Le PDG d'Altimeter Capital, Brad Gerstner, a rejeté vendredi les avertissements selon lesquels l'intelligence artificielle (IA) pourrait menacer la survie humaine, qualifiant cette rhétorique d'exagérée après que le départ d'un ancien chercheur d'Anthropic a suscité un nouveau débat sur la sécurité de l'IA.
« Ce que je n'ai pas aimé cette semaine, ce sont ces tactiques de peur hyperboliques qui, je pense, se cachent derrière un agenda politique », a déclaré Gerstner au « Halftime Report » de CNBC.
Gerstner a déclaré que les entreprises d'IA avaient pris des précautions par rapport aux précédents booms technologiques. « Nous avons ignoré toutes les mesures extraordinaires déjà prises, contrairement à l'ère d'Internet et aux réseaux sociaux, pour surmonter ces inconvénients », a-t-il déclaré. Altimeter détient des participations dans Anthropic, OpenAI et les fournisseurs d'IA d'entreprise Glean et Databricks Inc., qui se concentrent sur les données et les systèmes linguistiques à grande échelle.
Ses remarques faisaient suite à une publication virale. L'ancien chercheur anthropique Jacob Coxon a démissionné cette semaine, accusant les sociétés d'IA sur X de « jouer avec nos vies » à la recherche de la superintelligence. Ces commentaires ont contribué à une réaction publique déjà croissante à l'échelle nationale face à la construction d'immenses centres de données d'IA.
Dans un billet publié vendredi par X, le PDG de Hugging Face, Clément Delangue, a également mis en doute l'attention démesurée portée à l'avertissement de Coxon. Il a écrit sur X : « Désolé, mais interroger Jacob sur le risque d'extinction de l'IA, c'est comme interroger votre climatologue sur le changement climatique ».

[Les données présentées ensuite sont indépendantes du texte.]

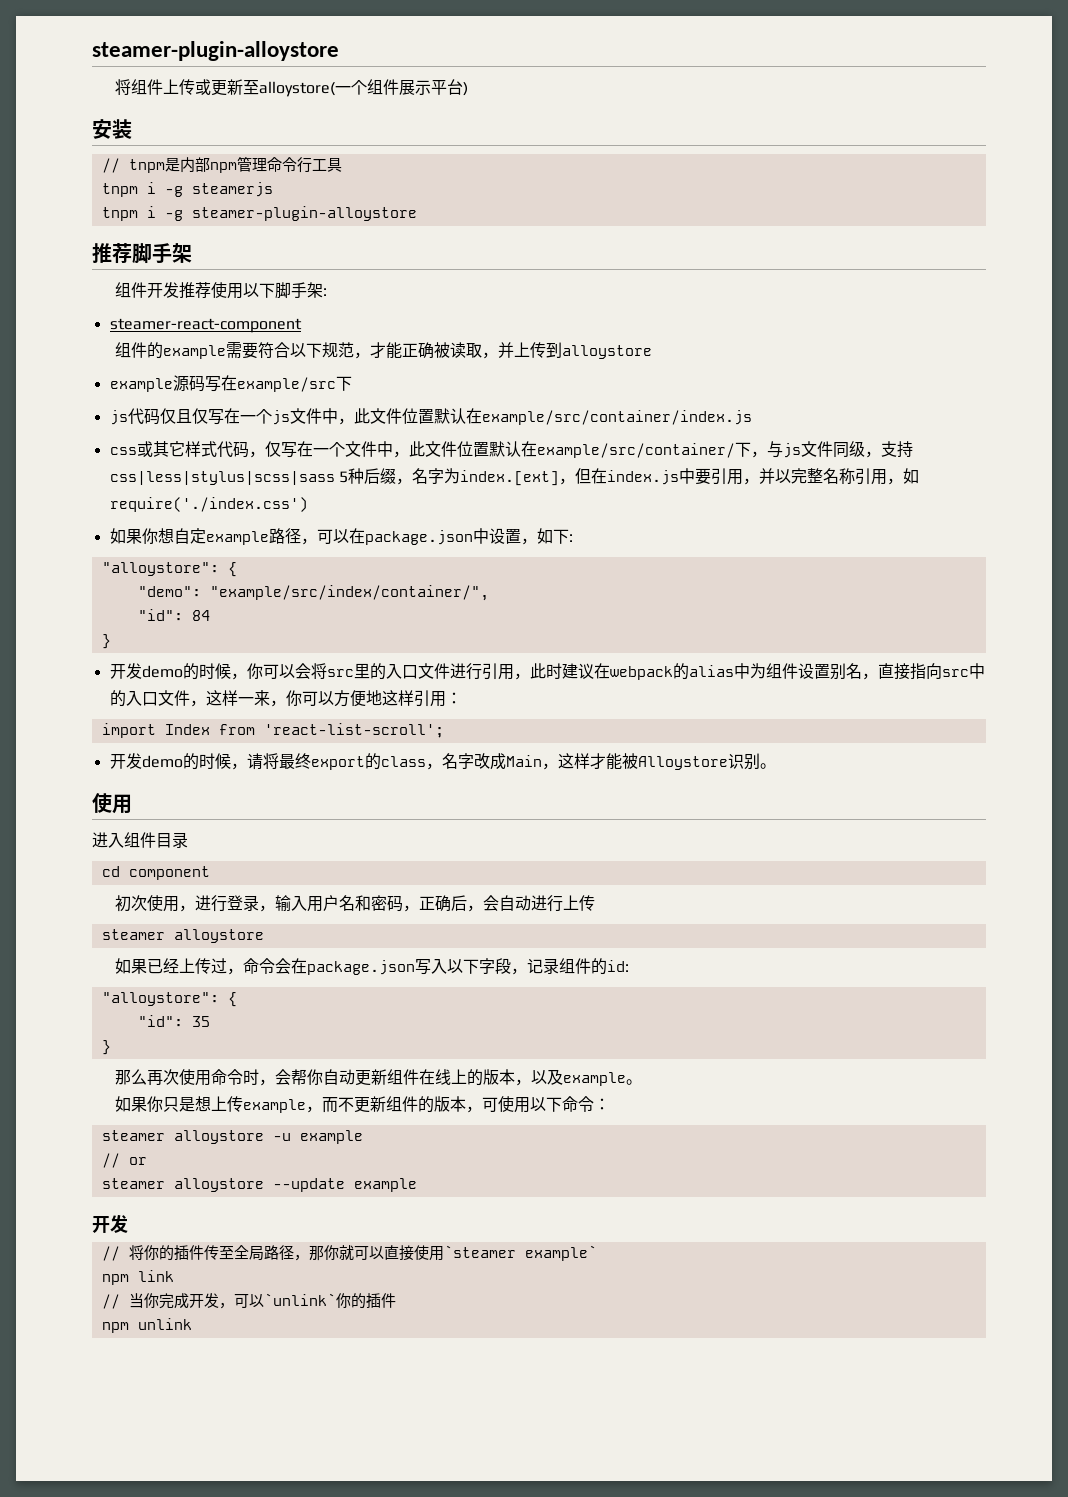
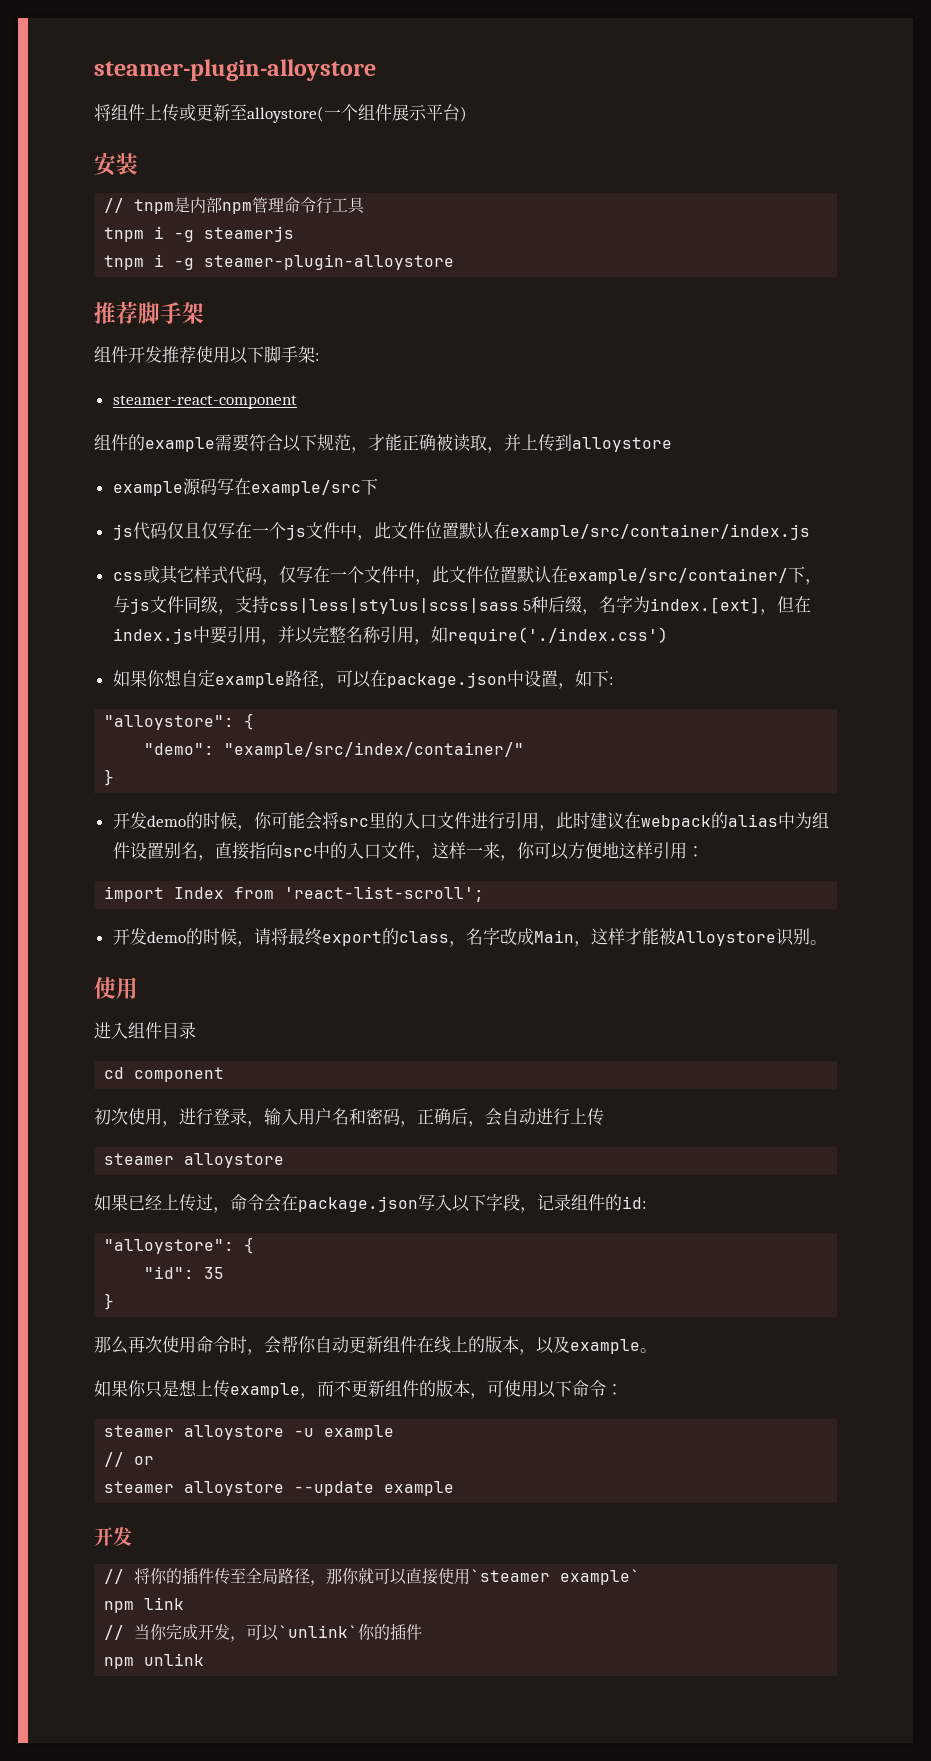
[209,585,489,601] [137,609,210,621] "example/src/index/container/", // "id": 84 -> [224,742,525,758] "example/src/index/container/"
[278,664,295,678] 以 -> [287,812,305,829] 能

Dans un article précédent, Delangue avait répondu à Evan Hubinger d'Anthropic, qui estimait qu'il y avait 10 % de chances que l'IA entraîne l'extinction de l'homme au cours de la prochaine décennie. Delangue a fait valoir : « S'ils pensent vraiment que le risque est si élevé... alors nous avons besoin de 100 fois plus de recherches et de compréhension à ce sujet. Cela les oblige à partager ouvertement leurs modèles, leurs ensembles de données, leur code de formation et les traces de leurs agents. »
Tout le monde n'est pas d'accord pour dire que l'alarme est mal placée.
Daniel Kokotajlo, ancien chercheur en gouvernance d'OpenAI et directeur exécutif du projet AI Futures, a déclaré à « Squawk on the Street » de CNBC que les avancées des modèles évoluaient dans « une direction très inquiétante ». Il a déclaré : « Il semble que dans un an, dans deux ans, dans trois ans, ils seront vraiment en mesure de disposer d'IA capables de mener à bien l'ensemble du processus de recherche elle-même, qui s'amélioreront de manière autonome et qui pourraient très mal tourner. »
Le sénateur Bernie Sanders (I-Vt.) intensifie également ses efforts en faveur d'une réglementation plus stricte de l'IA après que le pionnier de l'IA Geoffrey Hinton a évoqué la possibilité qu'une IA superintelligente tue des humains.
Les réactions partagées soulignent à quel point le débat sur la sécurité de l'IA demeure instable, même parmi les personnes les plus proches de cette technologie.
Avertissement : Ce contenu a été partiellement produit à l'aide d'outils d'IA et a été révisé et publié par les éditeurs de Benzinga.